However, and I don’t mean this to inflame anyone, but ActiveRecord may fundamentally oppose NoSQL - while ActiveRecord makes joins easy (for the programmer, not so much for the db), those joins don’t scale well. [To other people’s points, a single MySQL can take you a very long way with minimal joins and good row-level caching.] The NoSQL way is to get (minimal) results from a single table at a time, then if necessary, do other queries to get connected data. In other words, instead of sending joined queries to the db layer, you unwrap (efficiently) them in your code.

marc

Thanks,

I was actually just thinking this myself. That my focus should be on
caching more then on multiple db's. I will be on shared hosting at
first but like mentioned most likely plan to move to dedicated if/when
people sign up.

So even with Passenger taking care of some load balancing it's still
required (or better) to run multiple mongrels?
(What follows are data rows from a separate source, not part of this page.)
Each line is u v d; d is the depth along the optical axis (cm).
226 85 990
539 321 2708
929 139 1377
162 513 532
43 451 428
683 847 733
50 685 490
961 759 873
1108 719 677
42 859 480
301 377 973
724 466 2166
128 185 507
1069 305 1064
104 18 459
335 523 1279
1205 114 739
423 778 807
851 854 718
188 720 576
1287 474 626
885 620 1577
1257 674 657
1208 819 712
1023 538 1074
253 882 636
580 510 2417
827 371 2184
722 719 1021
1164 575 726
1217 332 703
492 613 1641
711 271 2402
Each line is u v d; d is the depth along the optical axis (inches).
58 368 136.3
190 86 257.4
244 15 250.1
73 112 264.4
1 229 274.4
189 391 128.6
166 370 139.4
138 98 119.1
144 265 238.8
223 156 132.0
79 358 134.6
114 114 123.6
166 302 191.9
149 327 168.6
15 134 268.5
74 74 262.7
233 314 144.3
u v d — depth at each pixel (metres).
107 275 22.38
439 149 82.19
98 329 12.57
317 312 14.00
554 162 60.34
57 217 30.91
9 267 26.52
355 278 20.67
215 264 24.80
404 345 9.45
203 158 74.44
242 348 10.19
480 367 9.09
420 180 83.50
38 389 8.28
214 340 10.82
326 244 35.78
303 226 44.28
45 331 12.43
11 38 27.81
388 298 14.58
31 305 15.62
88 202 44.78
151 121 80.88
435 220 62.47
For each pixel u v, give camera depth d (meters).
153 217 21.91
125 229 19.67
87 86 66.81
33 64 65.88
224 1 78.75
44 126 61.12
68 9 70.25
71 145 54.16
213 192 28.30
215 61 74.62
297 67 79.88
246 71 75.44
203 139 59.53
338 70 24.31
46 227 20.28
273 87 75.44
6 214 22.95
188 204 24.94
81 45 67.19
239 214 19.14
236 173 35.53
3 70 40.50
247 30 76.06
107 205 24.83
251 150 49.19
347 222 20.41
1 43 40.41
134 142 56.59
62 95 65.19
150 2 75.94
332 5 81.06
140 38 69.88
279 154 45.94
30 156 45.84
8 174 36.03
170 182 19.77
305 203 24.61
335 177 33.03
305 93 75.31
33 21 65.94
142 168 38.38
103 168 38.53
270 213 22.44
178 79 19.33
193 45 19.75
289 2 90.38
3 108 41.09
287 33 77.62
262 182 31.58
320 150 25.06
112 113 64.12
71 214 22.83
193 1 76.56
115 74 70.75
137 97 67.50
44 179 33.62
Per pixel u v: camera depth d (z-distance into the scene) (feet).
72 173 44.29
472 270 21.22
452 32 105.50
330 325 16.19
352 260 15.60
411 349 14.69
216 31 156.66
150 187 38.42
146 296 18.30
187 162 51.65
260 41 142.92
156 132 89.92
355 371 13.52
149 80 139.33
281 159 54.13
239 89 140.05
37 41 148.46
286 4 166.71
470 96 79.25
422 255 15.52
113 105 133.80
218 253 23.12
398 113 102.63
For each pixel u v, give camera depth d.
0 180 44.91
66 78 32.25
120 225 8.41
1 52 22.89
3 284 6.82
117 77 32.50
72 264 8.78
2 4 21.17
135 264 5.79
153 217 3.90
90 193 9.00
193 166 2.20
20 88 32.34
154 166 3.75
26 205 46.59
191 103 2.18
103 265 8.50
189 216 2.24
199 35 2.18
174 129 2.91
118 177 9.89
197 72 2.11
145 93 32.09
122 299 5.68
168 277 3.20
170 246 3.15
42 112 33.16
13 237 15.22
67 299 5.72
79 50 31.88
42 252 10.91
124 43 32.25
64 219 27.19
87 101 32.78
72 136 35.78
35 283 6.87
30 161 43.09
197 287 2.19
The ‘mongrel’ is a single ruby process. So if each request takes on average 100ms to process, that means you can only process 10 requests a second. If you have 4 mongrels you can then process 40 requests a second; assuming you don’t hit some other bottleneck.

I am not familiar enough with Passenger to say how it deals with load balancing.

Life may be much simpler for you when you scale if you use a nosql option,

What nonsql option would you recommend?

Hi, this really depends on your overall requirements. Personally, I have used Maglev more so in my development.

Good luck,

-Conrad